Running a database and queries to it on multiple machines in parallel
What is shared memory architecture?
every CPU share memory and disk
What is a shared disk architecture?
each CPU has its own memory, but all of them share the same disk
Shared nothing architecture - the main trade-off
Shared memory/disk architectures are easy to reason about, but sharing resources holds back the system. It is possible to achieve a much higher level of parallelism if all the machines have their own disk and memory because they do not need to wait for the resource to become available.
In shared-nothing, the machines communicate with each other solely through the network by passing messages to each other.
Trade-off: easy to reason about vs. performance
Intra vs inter-query parallelism
Intra-query parallelism attempts to make one query run as fast as possible by spreading the work over multiple computers. The other major type of parallelism is inter-query parallelism which gives each machine different queries to work on so that the system can achieve a high throughput and complete as many queries as possible.
Types of Intra-query Parallelism
We can further divide Intra-query parallelism into two classes: intra-operator and inter-operator.
Intra-operator is making one operator run as quickly as possible. An example of intra-operator parallelism is dividing up the data onto several machines and having them sort the data in parallel. This parallelism makes sorting (one operation) as fast as possible.
Inter-operator parallelism is making a query run as fast as possible by running the operators in parallel.
Types of Inter-operator Parallelism
The first type is pipeline parallelism. In pipeline-parallelism records are passed to the parent operator as soon as they are done. The parent operator can work on a record that its child has already processed while the child operator is working on a different record.
bushy tree parallelism - different branches of the tree are run in parallel.
Sharding and replication - explain
Both are strategies for spreading data across multiple machines.
Sharding - each data page will be stored on only one machine. Used to achieve better performance.

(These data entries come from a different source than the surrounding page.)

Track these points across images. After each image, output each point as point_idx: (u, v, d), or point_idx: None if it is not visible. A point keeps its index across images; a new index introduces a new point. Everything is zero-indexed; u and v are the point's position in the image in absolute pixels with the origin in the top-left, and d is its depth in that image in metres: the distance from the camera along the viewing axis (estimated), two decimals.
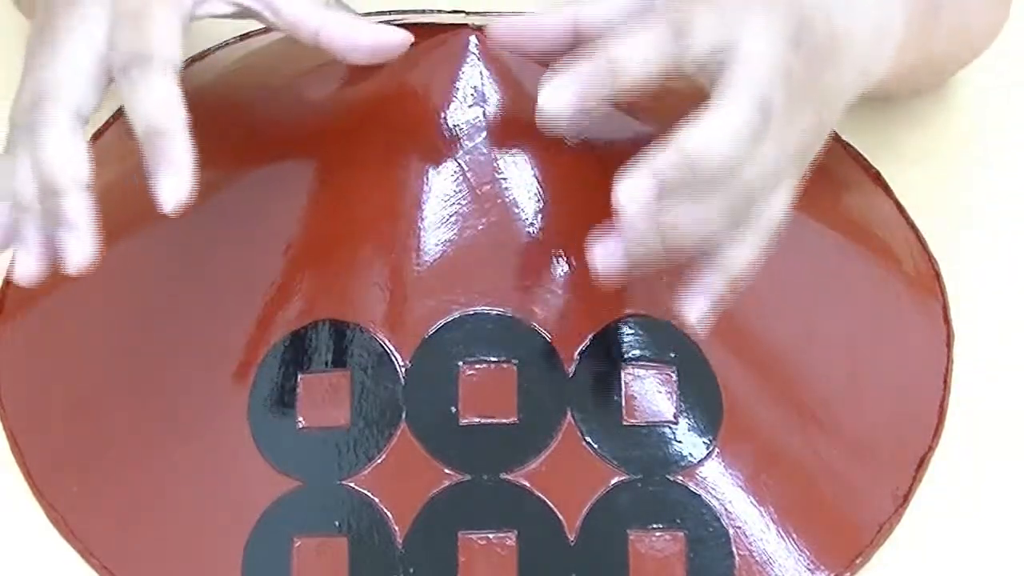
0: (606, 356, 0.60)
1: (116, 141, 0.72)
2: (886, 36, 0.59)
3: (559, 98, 0.52)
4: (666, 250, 0.53)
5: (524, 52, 0.61)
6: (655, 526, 0.59)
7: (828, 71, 0.56)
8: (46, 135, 0.54)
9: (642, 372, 0.60)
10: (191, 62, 0.74)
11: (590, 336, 0.60)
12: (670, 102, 0.68)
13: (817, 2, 0.55)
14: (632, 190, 0.51)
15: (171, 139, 0.53)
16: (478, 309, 0.60)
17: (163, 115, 0.54)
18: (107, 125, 0.73)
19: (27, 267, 0.56)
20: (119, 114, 0.73)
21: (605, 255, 0.53)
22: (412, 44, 0.61)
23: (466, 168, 0.61)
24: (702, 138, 0.51)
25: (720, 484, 0.59)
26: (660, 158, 0.51)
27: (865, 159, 0.74)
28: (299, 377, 0.60)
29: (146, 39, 0.55)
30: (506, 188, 0.61)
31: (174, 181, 0.53)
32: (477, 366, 0.59)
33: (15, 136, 0.55)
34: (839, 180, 0.72)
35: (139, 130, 0.54)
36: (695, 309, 0.55)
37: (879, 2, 0.59)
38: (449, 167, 0.61)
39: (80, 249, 0.54)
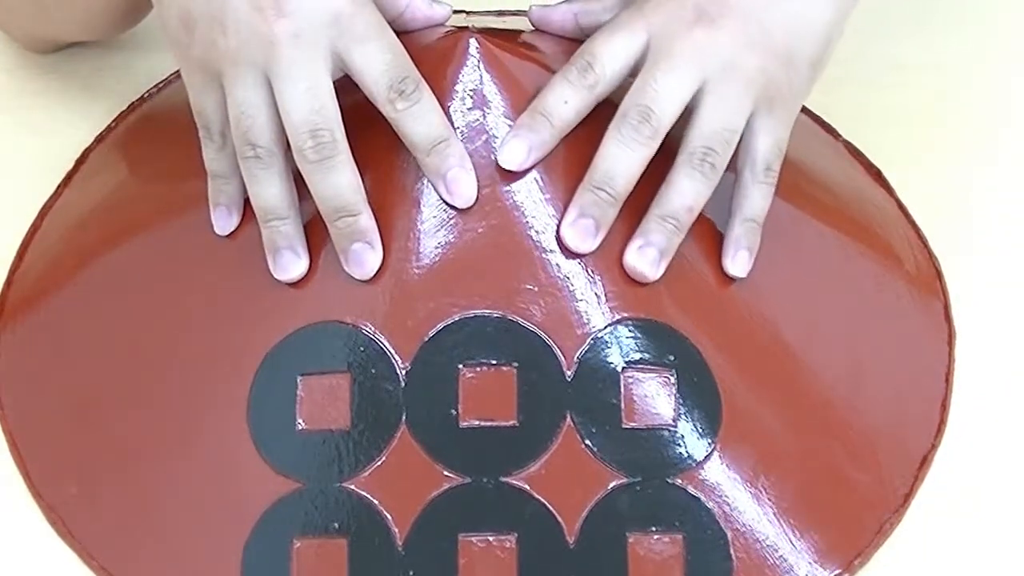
0: (606, 359, 0.60)
1: (116, 147, 0.72)
2: None
3: (515, 156, 0.60)
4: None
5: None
6: (654, 528, 0.59)
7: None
8: (339, 163, 0.59)
9: (642, 375, 0.60)
10: None
11: (590, 339, 0.60)
12: None
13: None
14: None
15: (453, 142, 0.60)
16: (478, 311, 0.60)
17: (442, 126, 0.60)
18: (109, 130, 0.73)
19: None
20: (120, 118, 0.74)
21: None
22: (412, 45, 0.61)
23: None
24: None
25: (719, 486, 0.59)
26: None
27: (866, 158, 0.74)
28: (299, 379, 0.60)
29: (405, 61, 0.60)
30: (506, 190, 0.60)
31: (465, 175, 0.60)
32: (477, 368, 0.59)
33: (267, 159, 0.60)
34: (840, 179, 0.72)
35: (425, 144, 0.60)
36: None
37: None
38: None
39: (375, 256, 0.60)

Replication - each data page appeared on multiple machines. Used to achieve better availability (if one machine goes down another can handle requests)

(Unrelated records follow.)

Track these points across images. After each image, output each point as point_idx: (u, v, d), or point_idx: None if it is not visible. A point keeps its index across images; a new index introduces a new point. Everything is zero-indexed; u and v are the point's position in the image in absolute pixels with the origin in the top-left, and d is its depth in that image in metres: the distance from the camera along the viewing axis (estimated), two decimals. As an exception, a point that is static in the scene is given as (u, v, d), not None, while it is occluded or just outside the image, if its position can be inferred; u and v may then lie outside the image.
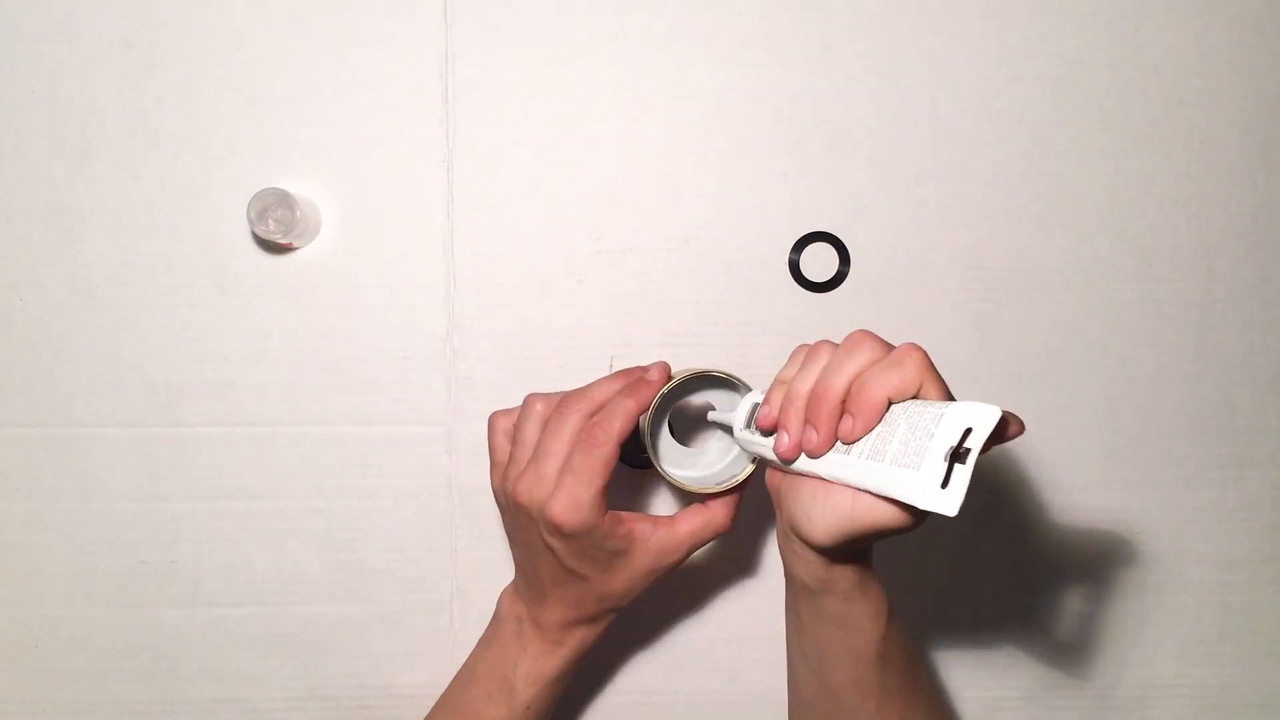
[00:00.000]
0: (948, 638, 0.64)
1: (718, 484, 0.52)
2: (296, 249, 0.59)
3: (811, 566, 0.47)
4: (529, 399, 0.52)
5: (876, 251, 0.61)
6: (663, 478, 0.52)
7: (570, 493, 0.48)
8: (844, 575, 0.47)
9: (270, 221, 0.55)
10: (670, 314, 0.61)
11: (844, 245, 0.60)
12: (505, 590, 0.57)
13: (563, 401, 0.50)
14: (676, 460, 0.54)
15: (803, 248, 0.60)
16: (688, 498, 0.54)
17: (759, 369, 0.61)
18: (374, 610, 0.62)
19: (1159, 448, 0.64)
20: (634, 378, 0.51)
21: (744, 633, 0.63)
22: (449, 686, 0.57)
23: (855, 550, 0.47)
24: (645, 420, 0.51)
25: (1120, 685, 0.65)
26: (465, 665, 0.57)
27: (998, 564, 0.64)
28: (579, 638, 0.54)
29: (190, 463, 0.60)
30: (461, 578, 0.62)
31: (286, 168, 0.59)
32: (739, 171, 0.61)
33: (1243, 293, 0.63)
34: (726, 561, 0.63)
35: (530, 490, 0.49)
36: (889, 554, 0.63)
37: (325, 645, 0.62)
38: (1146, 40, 0.61)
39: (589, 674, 0.63)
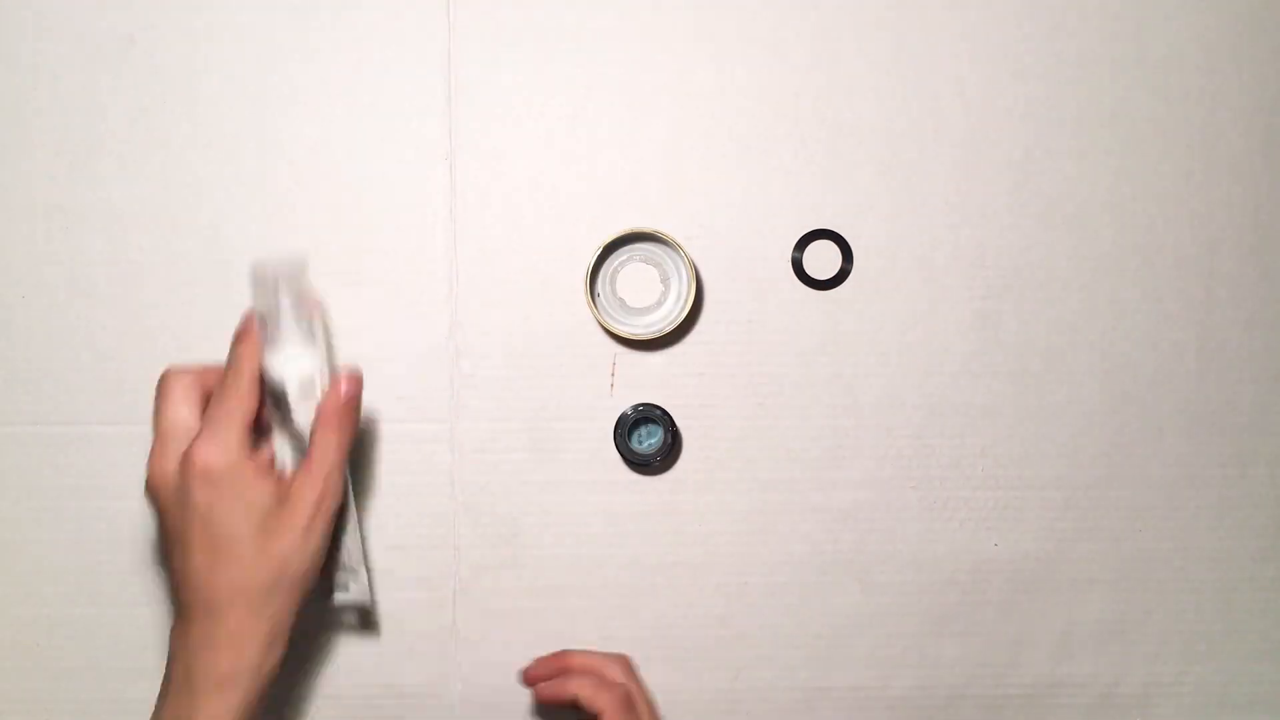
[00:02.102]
0: (951, 636, 0.64)
1: None
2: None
3: None
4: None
5: (879, 250, 0.61)
6: None
7: (211, 434, 0.48)
8: None
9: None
10: (673, 312, 0.61)
11: (847, 242, 0.60)
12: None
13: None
14: None
15: (805, 245, 0.60)
16: None
17: (760, 368, 0.61)
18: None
19: (1161, 446, 0.64)
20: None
21: (744, 632, 0.63)
22: None
23: None
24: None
25: (1122, 684, 0.65)
26: None
27: (1001, 562, 0.64)
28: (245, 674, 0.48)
29: (191, 461, 0.60)
30: (464, 576, 0.62)
31: (289, 165, 0.59)
32: (741, 169, 0.61)
33: (1245, 291, 0.63)
34: (726, 561, 0.63)
35: (159, 456, 0.49)
36: (892, 559, 0.63)
37: (326, 645, 0.62)
38: (1148, 39, 0.62)
39: (591, 673, 0.63)
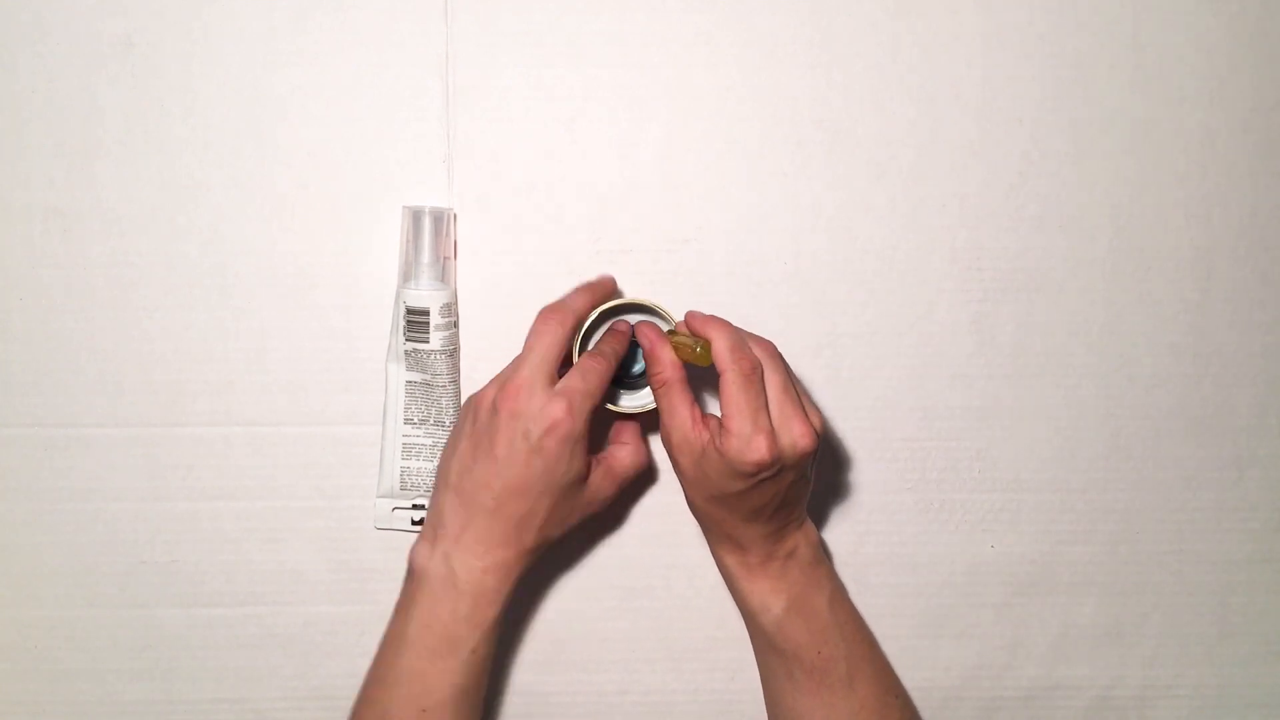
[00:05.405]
0: (948, 638, 0.64)
1: (634, 407, 0.57)
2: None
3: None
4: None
5: (876, 251, 0.61)
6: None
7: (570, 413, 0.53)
8: (717, 558, 0.58)
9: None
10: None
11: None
12: (415, 548, 0.54)
13: None
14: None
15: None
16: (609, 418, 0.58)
17: (758, 369, 0.61)
18: (374, 610, 0.62)
19: (1158, 448, 0.64)
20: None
21: (743, 632, 0.63)
22: (374, 662, 0.55)
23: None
24: (575, 340, 0.55)
25: (1118, 687, 0.65)
26: (387, 636, 0.55)
27: (997, 564, 0.64)
28: (516, 572, 0.54)
29: (190, 463, 0.61)
30: (461, 578, 0.62)
31: (286, 167, 0.59)
32: (738, 172, 0.61)
33: (1242, 293, 0.63)
34: (726, 561, 0.63)
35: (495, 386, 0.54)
36: (888, 561, 0.63)
37: (325, 645, 0.62)
38: (1146, 40, 0.61)
39: (589, 673, 0.63)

Partitioning scheme for sharding - def.
A partitioning scheme is a rule that determines what machine a certain record will end up on.
range partitioning scheme - describe, when it’s a good scheme?
each machine gets a certain range of values that it will store (i.e. machine 1 will store values 1-5, machine 2 will store values 6-10, and so on).
This scheme is very good for queries that lookup on a specific key (especially range queries compared to the other schemes we’ll talk about) because you only need to request data from the machines that the values reside on.
Hash Partitioning scheme - describe, when it’s good/bad?
In a hash partitioning scheme, each record is hashed and is sent to a machine matches that hash value. This means that all like values will be assigned to the same machine (i.e. if value 4 goes to machine 1 then all of the 4s must go to that machine), but it makes no guarantees about where close values go.
It will still perform well for key lookup, but not for range queries (because every machine will likely need to be queried). Hash partitioning is the other scheme of choice for parallel hashing and parallel hash join.
Round Robin Partitioning scheme - describe, when good/bad?
The last scheme we will talk about is called round robin partitioning. In this scheme we go record by record and assign each record to the next machine. For example the first record will be assigned to the first machine, the second record will be assigned to the second machine and so on. When we reach the final machine we will assign the next record to the first machine.
every machine is guaranteed to get the same amount of data. This scheme will actually achieve maximum parallelization. The downside, of course, is that every machine will need to be activated for every query.
Parallel sorting - describe
- Range partition the table
- Perform local sort on each machine
We range partition the table because then once each machine sorts its data, the entire table is in sorted order (the data on each machine can be simply concatenated together if needed).
Parallel Hashing - describe
- Hash partition the table
- Perform local hashing on each machine
Hash partitioning the table guarantees that like values will be assigned to the same machine. It would also be valid to range partition the data (because it has the same guarantee). However, in practice, range partitioning is a little harder (how do you come up with the ranges efficiently?) than hash-partitioning so use hash partitioning when possible.
Parallel Sort Merge Join - describe
- Range partition each table on the join column using the same ranges
- Perform local sort merge join on each machine
We need to use the same ranges to guarantee that all matches appear on the same machine. If we used different ranges for each table, then it’s possible that a record from table R will appear on a different machine than a record from table S even if they have the same value for the join column which will prevent these records from ever getting joined.